What you need to do
a) According to the leash-training thread, what leash length does Lambeau0609 use?
b) Print the leash-training thread from "So, not hijacking, but" to "or behind you.".
··· Document excerpt ···
# Training to walk beside me



## Moonbridge (Aug 26, 2014)

HI,
I wish I had any helpful advice but I'm going to tune in here to see what others say.

My 5 month old pup was fantastic until about one month ago and now he's insane and pulls like a sled dog. I don't enjoy walking and now with snow on the ground it is just dangerous.

I've tried a martingale collar and a choke chain. I've tried the "be a tree" method, the turn and go the other way, tried bringing high value treats and rewarding every good step but nothing is working. I'm exhausted. I'm a dog walker and have had several dogs growing up. I've never had a dog that just doesn't "get it".

I do not want to try the Gentle leader or halti head halters. I do have an easy walk harness but it is still about one month away from fitting properly.

So, not hijacking, but jumping on board to look for help and suggestings.


----------



## Prism Goldens (May 27, 2011)

You want her to be at your side, not ahead or behind you. 
When she pulls, or strays, or lags behind, turn. Don't call her to you when you turn, just turn. She'll catch up or get an auto correct by being out of position for a loose leash. 
I like correctly used prong/pinch collars. Not for all day but for when you are training to heel. I dislike head halters and gentle leaders- I don't think the dogs really learn any correct behavior using them, only to heel when it is on them while using a prong or pinch collar will teach them good positioning,and you can transition off them by using two collars - the prong and a regular buckle collar and change off while you are walking.
She is only 11 weeks old, so don't expect 20 minutes of good heeling from her- but you should be able to get 5 and then work yourself up to 10 in no time. 
I may just be lucky. I have always had good heeling dogs, they usually score better off lead than on in a trial, but I do start them out with a prong collar and we do several sessions a day. When I catch them watching me, I treat them. I employ the stop or turn method of keeping them paying attention.
Others have way better heelers than I do and mine are good- Anney for instance- if she pipes up just do whatever she tells you.


----------



## Lambeau0609 (Aug 3, 2015)

I use a short leash 12-18in and after a few days he was walking by my side and not pulling.


----------



## Anele (Dec 12, 2014)

What happens when you walk her on leash inside? Is she paying attention?

What about off-leash inside?


----------



## Charliethree (Jul 18, 2010)

Leash walking skills are one of the most difficult skills we can teach our dogs, simply because their natural pace is much faster than ours, and their instinct to explore and see the world as it attracts their attention, makes it difficult for them to focus on us. We need to be realistic in our expectations, they cannot 'know' unless/until we teach them, through patience, repetition - practice and reward, - what is expected of them. A puppy by nature has a short attention span so teaching and practicing skills needs to be done in short sessions. Set them up for success, by beginning to teach and reward the behavior we want, and frequently rewarding them for it, in an environment with minimal distractions, (at home, in the yard) making it easier for them to learn. 
One of the most valuable , foundation skills we can teach our dogs is to pay attention (make eye contact with us) 'check in' often, no matter where we are at. https://www.clickertraining.com/files/auto-eye-contact.pdf . Teaching them to check in, and highly rewarding them for it, helps them to pay more attention to us, makes it easier for them to ignore distractions and reduces the tendency to want to run ahead and pull.
··· Provided material ···
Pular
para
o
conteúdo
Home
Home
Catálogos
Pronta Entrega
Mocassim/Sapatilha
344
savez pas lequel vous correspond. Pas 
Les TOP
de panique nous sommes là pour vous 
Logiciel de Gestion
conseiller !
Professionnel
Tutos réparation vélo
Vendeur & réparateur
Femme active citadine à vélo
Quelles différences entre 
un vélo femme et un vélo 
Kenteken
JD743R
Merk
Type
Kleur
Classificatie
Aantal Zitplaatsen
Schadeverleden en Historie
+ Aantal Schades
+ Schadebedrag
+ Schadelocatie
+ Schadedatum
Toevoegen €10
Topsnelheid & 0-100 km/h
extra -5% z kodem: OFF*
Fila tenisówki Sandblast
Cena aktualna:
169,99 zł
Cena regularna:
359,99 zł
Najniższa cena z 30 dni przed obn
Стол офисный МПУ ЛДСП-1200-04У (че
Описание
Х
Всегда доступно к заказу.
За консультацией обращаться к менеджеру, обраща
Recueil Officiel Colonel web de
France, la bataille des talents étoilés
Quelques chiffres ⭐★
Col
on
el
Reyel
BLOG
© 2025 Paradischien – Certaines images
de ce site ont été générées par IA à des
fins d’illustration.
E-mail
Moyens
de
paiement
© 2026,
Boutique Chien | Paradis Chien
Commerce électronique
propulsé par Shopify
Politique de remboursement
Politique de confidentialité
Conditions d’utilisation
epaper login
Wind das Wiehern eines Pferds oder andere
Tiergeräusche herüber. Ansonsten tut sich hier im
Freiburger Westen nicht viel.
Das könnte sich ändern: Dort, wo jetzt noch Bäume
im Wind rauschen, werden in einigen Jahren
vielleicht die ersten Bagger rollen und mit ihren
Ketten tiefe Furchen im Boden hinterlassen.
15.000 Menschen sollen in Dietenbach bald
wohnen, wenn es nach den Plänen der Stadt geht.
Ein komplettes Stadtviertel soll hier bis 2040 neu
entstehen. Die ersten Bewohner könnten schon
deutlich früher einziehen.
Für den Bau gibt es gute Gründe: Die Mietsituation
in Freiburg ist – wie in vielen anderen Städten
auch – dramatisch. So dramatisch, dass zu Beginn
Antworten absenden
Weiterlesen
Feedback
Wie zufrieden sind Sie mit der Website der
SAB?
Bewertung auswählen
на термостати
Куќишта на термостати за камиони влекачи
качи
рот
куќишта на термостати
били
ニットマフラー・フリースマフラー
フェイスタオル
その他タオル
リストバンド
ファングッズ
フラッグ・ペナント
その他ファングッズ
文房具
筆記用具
···
Answers for the tasks
a) A short leash of 12 to 18 inches.

b)
So, not hijacking, but jumping on board to look for help and suggestings.


----------



## Prism Goldens (May 27, 2011)

You want her to be at your side, not ahead or behind you.